Nothing has done a better job of exploiting our anxieties than the phrase
the war on terror,
which the Bush administration used incessantly from late 2001 until they left office in early 2009. As former National Security Advisor Zbigniew Brzezinski noted in the
Washington Post
in 2007, “The little secret here is that the vagueness of the phrase was deliberately (or instinctively) calculated by its sponsors. Constant reference to a ‘war on terror’ did accomplish one major objective: It stimulated the emergence of a culture of fear. Fear obscures reason, intensifies emotions and makes it easier for demagogic politicians to mobilize the public on behalf of the policies they want to pursue.”
2
The culture of fear predates 9/11 by at least a generation, but Brzezinski accurately described what happens when fear overtakes reason: “The culture of fear is like a genie that has been let out of its bottle. It acquires a life of its own—and can become demoralizing.... We are now divided, uncertain, and potentially very susceptible to panic in the event of another terrorist attack on the United States.”
3
Whenever one group uses fear to manipulate another, someone benefits and someone pays, as Brzezinski observed. The war on terror had the effect of making us more paranoid not only about terrorists but also about homegrown crime.

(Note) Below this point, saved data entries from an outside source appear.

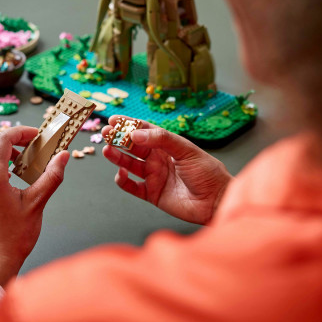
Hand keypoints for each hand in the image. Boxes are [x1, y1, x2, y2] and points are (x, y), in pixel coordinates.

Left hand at [0, 125, 68, 286]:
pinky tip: (12, 178)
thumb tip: (62, 157)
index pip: (3, 139)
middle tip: (32, 145)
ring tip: (23, 161)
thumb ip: (51, 177)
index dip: (20, 132)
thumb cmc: (13, 237)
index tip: (36, 136)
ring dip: (3, 151)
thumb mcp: (37, 204)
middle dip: (13, 139)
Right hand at [101, 116, 232, 224]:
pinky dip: (123, 181)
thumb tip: (136, 133)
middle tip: (106, 133)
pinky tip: (121, 174)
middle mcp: (159, 159)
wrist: (216, 201)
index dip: (129, 125)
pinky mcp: (152, 194)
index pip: (145, 131)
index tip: (114, 120)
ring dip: (117, 157)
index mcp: (168, 146)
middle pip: (133, 147)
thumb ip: (161, 139)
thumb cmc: (208, 173)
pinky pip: (132, 187)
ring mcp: (155, 176)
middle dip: (118, 139)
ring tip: (107, 150)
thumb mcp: (187, 150)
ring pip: (129, 164)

After sponsoring a survey in 2003 to gauge just how frightened Americans were, the Chubb Group of Insurance Companies introduced Masterpiece Family Protection. “Home invasion. Child abduction. Carjacking. Stalking threats. Road rage. Air rage. Even hijacking. It’s hard to think that these things could happen to you and your family. Yet, these unthinkable crimes punctuate television news coverage and highlight the pages of newspapers, magazines and websites every day,” declared the company’s website—as if the hyping of these rare events warranted a special insurance policy against them. “Each year, 58,000 children are victims of stranger/non-family abductions,” the site continued, referring to a U.S. Department of Justice study. (Never mind that the study itself made clear that of the 58,000 abductions, only about 115 a year were “stereotypical kidnappings” like that of Polly Klaas or Adam Walsh: “Most children’s nonfamily abduction episodes do not involve elements of the extremely alarming kind of crime that parents and reporters have in mind ... when they think about a kidnapping by a stranger.”)
4
Emotional reactions to rare but disturbing events also lead to expensive and ineffective public policy. Child abductions, for example, inspire passionate advocates (typically grief-stricken families) to push for legislation they hope will solve the problem. Jessica’s Law, which was passed in California in 2006, is a case in point. It was drafted in response to the murder of nine-year-old Jessica Lunsford, who was raped and killed by a sex offender who had completed his parole. Jessica’s Law stipulates that all sex offenders convicted of a crime in any of thirty-five categories be evaluated by a psychologist before being
paroled, even if they had only committed one offense and were juveniles when they committed it. Prior to the legislation, parolees were evaluated if they had committed at least two offenses in any of nine categories. The goal of the parolee evaluations pre—and post—Jessica’s Law was to identify people who were most likely to commit a sex crime again, and in some cases, to confine them indefinitely to a state mental-health facility instead of paroling them.